Security researchers warn that a new feature that will ship with the next version of the WordPress CMS can be abused to disable security plugins and put WordPress sites and blogs at risk.
The feature, which has a very cool name in “WSOD (white-screen-of-death) Protection” and is considered the equivalent of a WordPress Safe Mode, is scheduled to make its debut with the release of WordPress 5.1, expected this spring.
As described by WordPress core developer Felix Arntz, the feature allows WordPress to recognize when a fatal PHP error occurs and what plugin or theme is causing it.
The WSOD Protection feature will pause the plugin or theme’s code and allow the site’s administrator to access the backend panel, where they can investigate and disable the culprit(s) causing the errors.

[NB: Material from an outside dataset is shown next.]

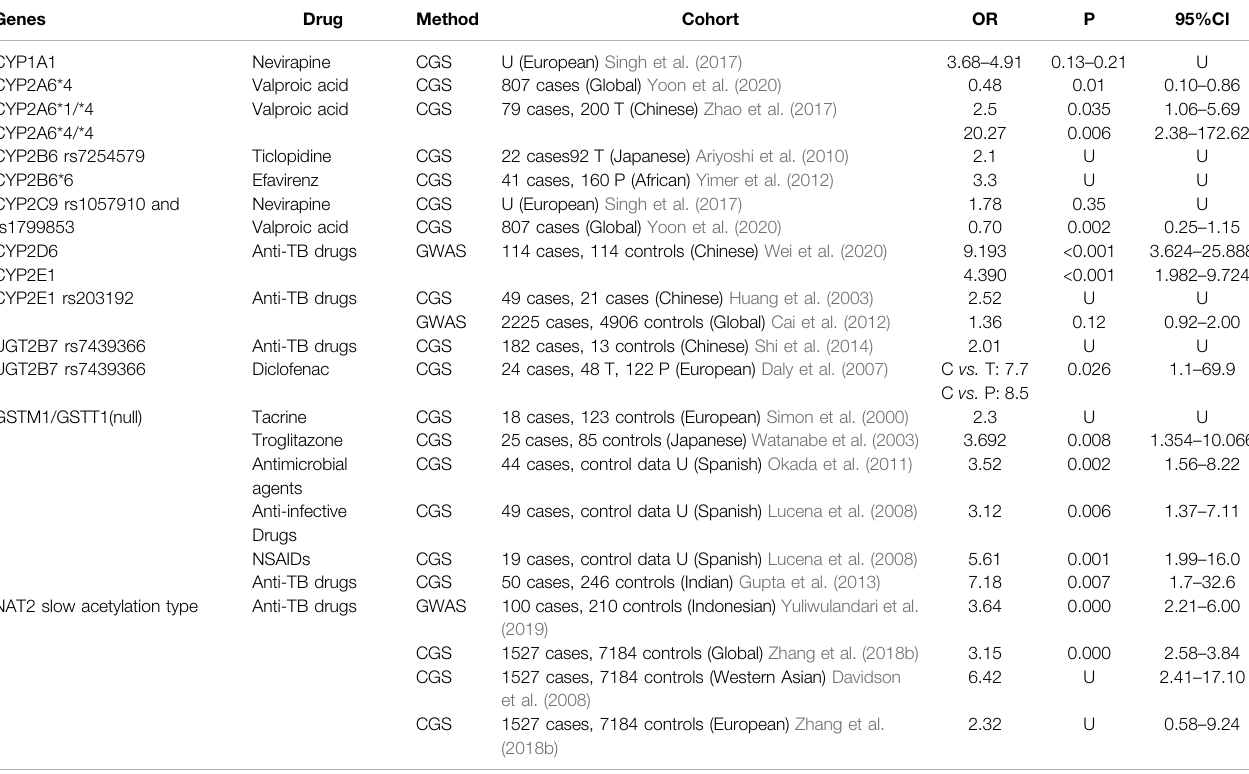
TABLE 2 | Polymorphisms of DILI-related drug metabolizing enzymes genes identi fi ed in GWAS and CGS.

The WordPress team began working on the WSOD Protection feature months ago. The feature is part of a grand master plan to help site owners update from using outdated PHP 5.x servers to using the newer 7.x branches.
The WSOD Protection feature was created at first to allow site owners to recover from site crashes after the PHP 7.x migration, but WordPress developers realized this could also be used to catch errors after updates to WordPress plugins or themes, which sometimes also crash sites in similar ways.
But as the feature took shape and neared completion, several security researchers have realized that it could also be abused.
In a blog post published earlier this week, bug hunter Slavco Mihajloski pointed out that attackers could use low-end and sometimes harmless exploits in WordPress plugins to trigger a fatal PHP error that will be caught by the WSOD protection feature.
Since the WSOD protection feature is designed to pause the faulty plugin’s execution, Mihajloski argues that attackers could abuse it to disable firewalls, two-factor authentication, brute-force protection, and other security-focused plugins installed on WordPress sites.
Mihajloski’s worries were also shared by Matt Rusnak, QA Lead at WordFence. In a bug report discussing the feature, Rusnak also pointed out several other attack scenarios where the WSOD Protection feature would end up helping attackers.
- A plugin may be paused because another plugin used a lot of memory. When a site’s memory_limit is reached, the plugin that happened to be running at the time can be paused, even if it’s not using excessive memory. That might cause security issues, or may just be confusing for the admin, since the paused plugin(s) aren’t necessarily the cause of the issue.
- Local File Inclusion vulnerabilities in any plugin/theme will give the attacker the ability to pause many plugins at will. When any plugin/theme is vulnerable to “Local File Inclusion (LFI)”, an attacker often cannot use that to make changes to the site, but if plugins can be paused by WP 5.1 for redeclaring an existing class, an attacker can choose specific plugins to pause, even if those plugins are not vulnerable. I’ve included examples for Jetpack, WPS Hide Login, and Akismet, with a demo plugin with a simple LFI vulnerability. (There are over 1100 entries on Exploit DB at www.exploit-db.com when searching “local file inclusion” without quotes — some are old or are not WP plugins, but it’s common enough to be a concern.)
- It might be possible that max_execution_time has the same issue as memory_limit. I haven’t made a test case yet. On a shared host that is running slowly, or any server under heavy load (including during intentional DoS or brute force attacks), many of the requests could cause timeouts, which could occur in random plugins’ code or the theme’s code.
The WordPress team answered to Rusnak’s feedback with plans to add a new option in the wp-config.php settings file that would allow site owners to disable WSOD Protection. The new option is named WP_DISABLE_FATAL_ERROR_HANDLER.
It is unclear if WSOD protection will ship enabled by default or not when WordPress 5.1 is released, but the feature remains dangerous still, regardless of the addition of the new wp-config.php option.
Security experts recommend that for the time being, site owners only enable it temporarily when updating the PHP server, the WordPress core, or its themes and plugins. Otherwise, keep it disabled.